◆ **Instructions to follow**:
Would you return the records below character for character, without any images?

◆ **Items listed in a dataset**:
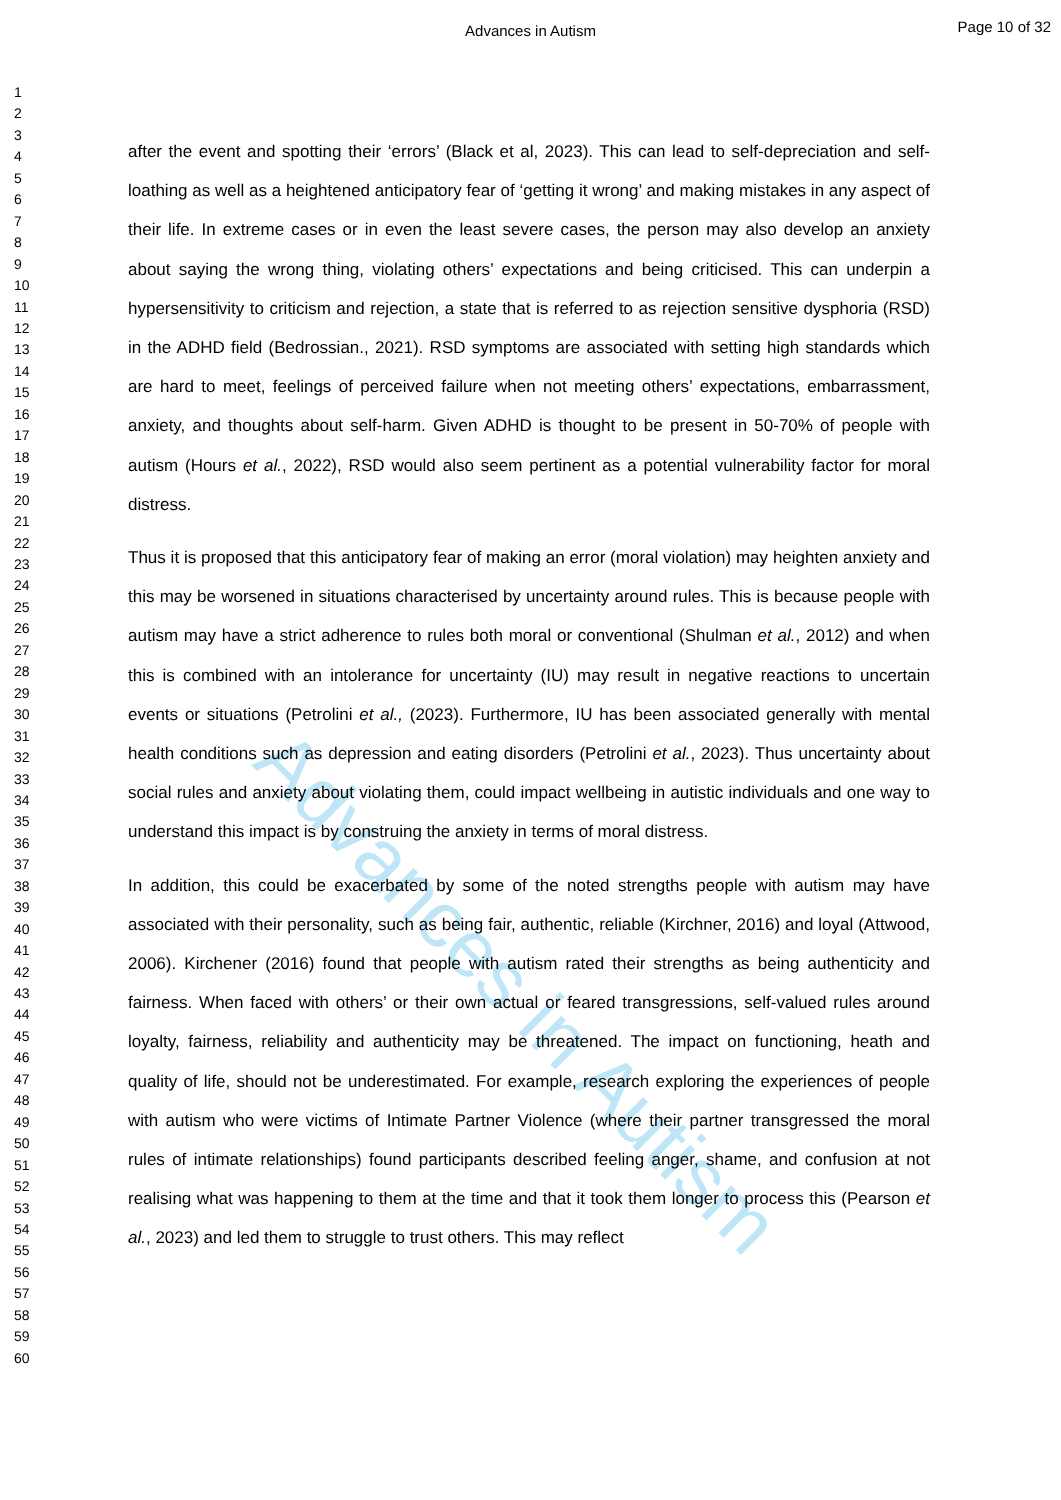Advances in Autism
Page 10 of 32
Advances in Autism
1
2
3
4
5
6
7
8
9
10
11
12
13
14
15
16
17
18
19
20
21
22
23
24
25
26
27
28
29
30
31
32
33
34
35
36
37
38
39
40
41
42
43
44
45
46
47
48
49
50
51
52
53
54
55
56
57
58
59
60
after the event and spotting their ‘errors’ (Black et al, 2023). This can lead to self-depreciation and self-loathing as well as a heightened anticipatory fear of ‘getting it wrong’ and making mistakes in any aspect of their life. In extreme cases or in even the least severe cases, the person may also develop an anxiety about saying the wrong thing, violating others’ expectations and being criticised. This can underpin a hypersensitivity to criticism and rejection, a state that is referred to as rejection sensitive dysphoria (RSD) in the ADHD field (Bedrossian., 2021). RSD symptoms are associated with setting high standards which are hard to meet, feelings of perceived failure when not meeting others’ expectations, embarrassment, anxiety, and thoughts about self-harm. Given ADHD is thought to be present in 50-70% of people with autism (Hours et al., 2022), RSD would also seem pertinent as a potential vulnerability factor for moral distress.
Thus it is proposed that this anticipatory fear of making an error (moral violation) may heighten anxiety and this may be worsened in situations characterised by uncertainty around rules. This is because people with autism may have a strict adherence to rules both moral or conventional (Shulman et al., 2012) and when this is combined with an intolerance for uncertainty (IU) may result in negative reactions to uncertain events or situations (Petrolini et al., (2023). Furthermore, IU has been associated generally with mental health conditions such as depression and eating disorders (Petrolini et al., 2023). Thus uncertainty about social rules and anxiety about violating them, could impact wellbeing in autistic individuals and one way to understand this impact is by construing the anxiety in terms of moral distress.
In addition, this could be exacerbated by some of the noted strengths people with autism may have associated with their personality, such as being fair, authentic, reliable (Kirchner, 2016) and loyal (Attwood, 2006). Kirchener (2016) found that people with autism rated their strengths as being authenticity and fairness. When faced with others’ or their own actual or feared transgressions, self-valued rules around loyalty, fairness, reliability and authenticity may be threatened. The impact on functioning, heath and quality of life, should not be underestimated. For example, research exploring the experiences of people with autism who were victims of Intimate Partner Violence (where their partner transgressed the moral rules of intimate relationships) found participants described feeling anger, shame, and confusion at not realising what was happening to them at the time and that it took them longer to process this (Pearson et al., 2023) and led them to struggle to trust others. This may reflect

◆ **Answer**:
Advances in Autism
Page 10 of 32
Advances in Autism
1
2
3
4
5
6
7
8
9
10
11
12
13
14
15
16
17
18
19
20
21
22
23
24
25
26
27
28
29
30
31
32
33
34
35
36
37
38
39
40
41
42
43
44
45
46
47
48
49
50
51
52
53
54
55
56
57
58
59
60
after the event and spotting their ‘errors’ (Black et al, 2023). This can lead to self-depreciation and self-loathing as well as a heightened anticipatory fear of ‘getting it wrong’ and making mistakes in any aspect of their life. In extreme cases or in even the least severe cases, the person may also develop an anxiety about saying the wrong thing, violating others’ expectations and being criticised. This can underpin a hypersensitivity to criticism and rejection, a state that is referred to as rejection sensitive dysphoria (RSD) in the ADHD field (Bedrossian., 2021). RSD symptoms are associated with setting high standards which are hard to meet, feelings of perceived failure when not meeting others’ expectations, embarrassment, anxiety, and thoughts about self-harm. Given ADHD is thought to be present in 50-70% of people with autism (Hours et al., 2022), RSD would also seem pertinent as a potential vulnerability factor for moral distress.
Thus it is proposed that this anticipatory fear of making an error (moral violation) may heighten anxiety and this may be worsened in situations characterised by uncertainty around rules. This is because people with autism may have a strict adherence to rules both moral or conventional (Shulman et al., 2012) and when this is combined with an intolerance for uncertainty (IU) may result in negative reactions to uncertain events or situations (Petrolini et al., (2023). Furthermore, IU has been associated generally with mental health conditions such as depression and eating disorders (Petrolini et al., 2023). Thus uncertainty about social rules and anxiety about violating them, could impact wellbeing in autistic individuals and one way to understand this impact is by construing the anxiety in terms of moral distress.
In addition, this could be exacerbated by some of the noted strengths people with autism may have associated with their personality, such as being fair, authentic, reliable (Kirchner, 2016) and loyal (Attwood, 2006). Kirchener (2016) found that people with autism rated their strengths as being authenticity and fairness. When faced with others’ or their own actual or feared transgressions, self-valued rules around loyalty, fairness, reliability and authenticity may be threatened. The impact on functioning, heath and quality of life, should not be underestimated. For example, research exploring the experiences of people with autism who were victims of Intimate Partner Violence (where their partner transgressed the moral rules of intimate relationships) found participants described feeling anger, shame, and confusion at not realising what was happening to them at the time and that it took them longer to process this (Pearson et al., 2023) and led them to struggle to trust others. This may reflect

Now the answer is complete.